1.Internet, broadband, WWW (browser and html)
2.PC/laptop computers
3.Mobile phones
4.E-mail
5.DNA testing and sequencing/Human genome mapping
6.Magnetic Resonance Imaging (MRI)
7.Microprocessors
8.Fiber optics
9.Office software (spreadsheets, word processors)
10.Non-invasive laser/robotic surgery (laparoscopy)
11.Open source software and services (e.g., Linux, Wikipedia)
12.Light emitting diodes
13.Liquid crystal display (LCD)
14.GPS systems
15.Online shopping/ecommerce/auctions (e.g., eBay)

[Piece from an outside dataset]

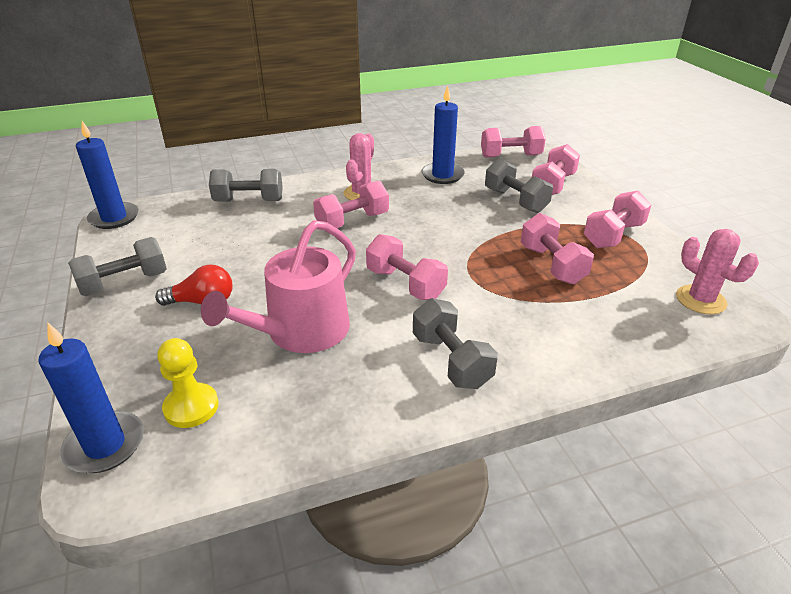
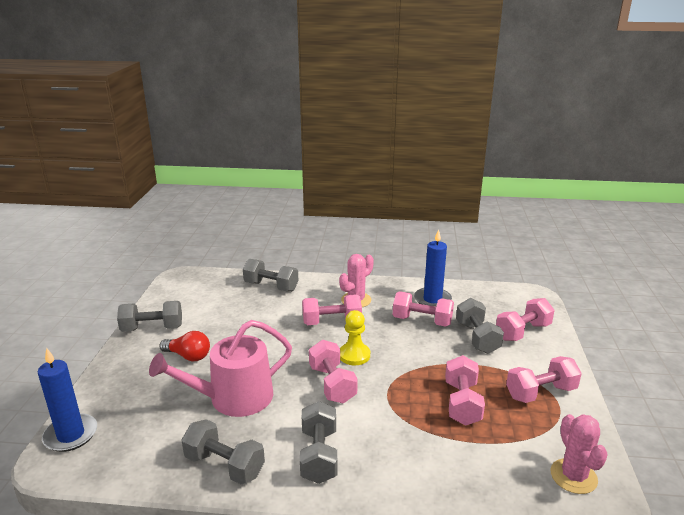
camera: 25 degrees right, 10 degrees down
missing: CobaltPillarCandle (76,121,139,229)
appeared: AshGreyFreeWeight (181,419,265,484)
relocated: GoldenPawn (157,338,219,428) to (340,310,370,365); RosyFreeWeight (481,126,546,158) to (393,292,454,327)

16.Media file compression (jpeg, mpeg, mp3)
17.Microfinance
18.Photovoltaic Solar Energy
19.Large scale wind turbines
20.Social networking via the Internet
21.Graphic user interface (GUI)
22.Digital photography/videography
23.RFID and applications (e.g., EZ Pass)
24.Genetically modified plants
25.Bio fuels
26.Bar codes and scanners
27.ATMs
28.Stents
29.SRAM flash memory
30.Anti retroviral treatment for AIDS

A few things strike me about the list.  Firstly, that companies at the leading edge of some of these innovations became huge drivers of growth and economic development (think Intel or Microsoft or Google), while companies that are displaced in value by these innovations disappeared (think IBM Selectric Typewriters or Polaroid).  Not that that is such an unusual observation - what is harder to grasp is just how unpredictable these innovations are.  Even Intel didn’t grasp the significance of its microprocessor innovation and had to repurchase the license for it from the company it invented it for.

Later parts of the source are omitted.